## [Assignment]
Print, with no changes, the rows from the line containing "Reading left to" through the line containing "5: median -130.5, box", including both of those lines.

## [Material provided]
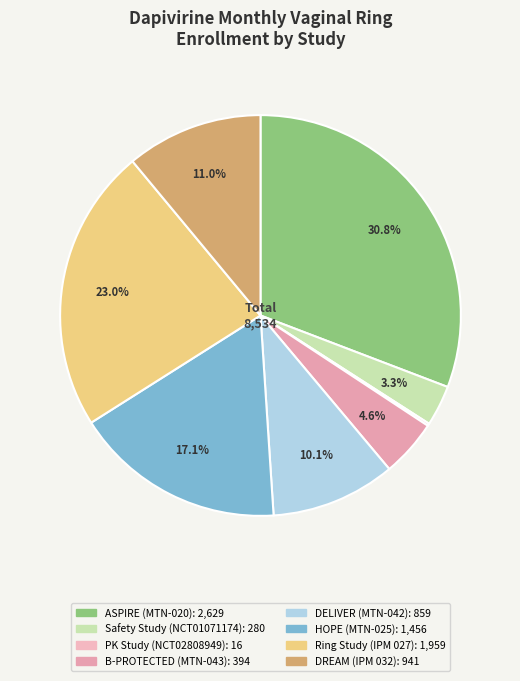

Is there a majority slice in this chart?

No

---

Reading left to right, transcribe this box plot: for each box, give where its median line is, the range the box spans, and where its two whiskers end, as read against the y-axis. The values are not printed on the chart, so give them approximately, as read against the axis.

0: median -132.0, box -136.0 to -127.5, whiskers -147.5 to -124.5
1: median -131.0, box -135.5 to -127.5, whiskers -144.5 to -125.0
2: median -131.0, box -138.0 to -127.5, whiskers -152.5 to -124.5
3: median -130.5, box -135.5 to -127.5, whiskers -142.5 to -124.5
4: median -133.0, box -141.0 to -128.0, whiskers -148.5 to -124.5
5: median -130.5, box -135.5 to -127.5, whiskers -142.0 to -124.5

## [Expected answer]
Reading left to right, transcribe this box plot: for each box, give where its median line is, the range the box spans, and where its two whiskers end, as read against the y-axis. The values are not printed on the chart, so give them approximately, as read against the axis.

0: median -132.0, box -136.0 to -127.5, whiskers -147.5 to -124.5
1: median -131.0, box -135.5 to -127.5, whiskers -144.5 to -125.0
2: median -131.0, box -138.0 to -127.5, whiskers -152.5 to -124.5
3: median -130.5, box -135.5 to -127.5, whiskers -142.5 to -124.5
4: median -133.0, box -141.0 to -128.0, whiskers -148.5 to -124.5
5: median -130.5, box -135.5 to -127.5, whiskers -142.0 to -124.5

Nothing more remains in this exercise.